In the original Avernum series, it gave you more points each time you leveled, but the costs of skills rose as you purchased more ranks in those skills, meaning that there was more possibility to "multi-class", as a skill you dedicated points into every level would rise as fast as the skill points you gained per level, while skills you neglected would become relatively cheaper by comparison. This meant it was easily possible to make a wizard who studied enough cleric magic to be a passable backup healer and a truly excellent wizard while the cleric was a passable archer.

Without the chance to really multi-class, you'll probably find that you're left with the same party time and again, as you're probably not going to want to play this game without a cleric or wizard, and you'll NEED a meat shield. Since this is the umpteenth trip to Avernum for some of us, playing the same party with the same character sprites in areas modeled on the same locations can give old hands a bit of deja vu all over again.

It is, yes, possible to play solo, and you'll want to generalize a little more in solo play, but even that kind of comes down to playing a wizard with some melee skill and a few healing spells.

Also unlike this game's predecessor, this game starts you off in a small dungeon for a minor tutorial on the basics, but quickly lets you roam as a free-range adventuring band. A few easily-dismissed text boxes shouldn't annoy veterans, but might help new players, so it's not a bad change. That said, I suggest new players save frequently, and have several "safe zone" saves, as they can easily bumble into more trouble than they can fight their way out of with no guard rails to keep them from merrily adventuring into danger out of their depth.
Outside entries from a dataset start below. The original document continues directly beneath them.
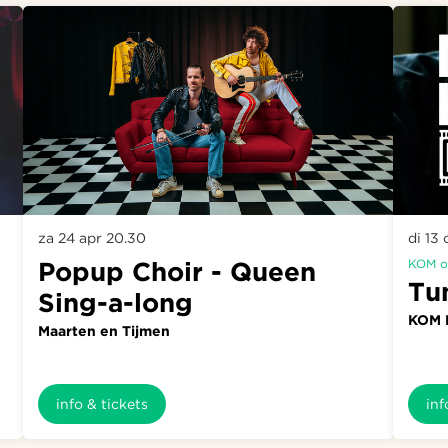
za 24 apr
20.30
di 13
Popup Choir - Queen
KOM o
Tu
Sing-a-long
KOM 
Maarten en Tijmen
info & tickets
inf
All the time and money they saved not going for pretty graphics (and if you're a Spiderweb fan, you'll recognize the reuse of a LOT of those graphics,) was put into making absolutely sprawling caverns.

For those of you who lamented Elder Scrolls' Oblivion/Skyrim's rubber-banded monster levels, rejoice as well, as the sliths just a few towns west of where you start WILL shishkebob you effortlessly. On the higher difficulty levels, this can curb your exploration somewhat, but with a mere 350 coins, you can buy a boat that lets you have access to a large portion of the map, so long as you don't mind having to hide from the fights. While not being able to fight something sounds limiting, you can gain access to spells early, which makes it worth the trip.

That said, there's still a few places you have to go, and a pretty clear order in which you have to go there. While it's hypothetically possible to do sequence breaks, steep ramping of the power of enemies means that, especially in higher difficulty settings, there's little capacity for a player to bypass one major dungeon and be prepared for the next.

Because you have access to all the spell trainers early (just have to dodge the monsters bigger than you) you can easily get spells meant for late-game early, but at the same time, you can't afford them. Spells cost 2000 coins to learn, and clearing a whole dungeon and selling absolutely everything only nets you 1000 coins... It doesn't really get better as you go on, either, until you've bought all your skill-ups, and then there's nothing left to buy at all. I've never seen a reason to buy potions or scrolls or even weapons, as, while some mid-level stuff is available in stores, by the time you can afford them, you have better artifact weapons you lifted off of corpses. Potions can be brewed from infinitely-respawning herb patches for free, so there's at least reason to use those.

Also, you ram through MP quickly in this game, especially later on, but just setting foot in town restores all HP and MP for free... You have skills to reduce MP use, but why use them when you need every skill point in magic power to survive a single fight, and can just go back to town for a refill after literally every fight? There are a handful of dungeons where you do have to "fight your way back out" (monsters spawn in after you get to the end of the dungeon), but it's rare enough that you shouldn't have trouble sitting on a pile of 30 magic potions to refill between fights if you really need it.

If you're at all interested in the genre, it's dirt cheap and provides easily 100 hours of gameplay.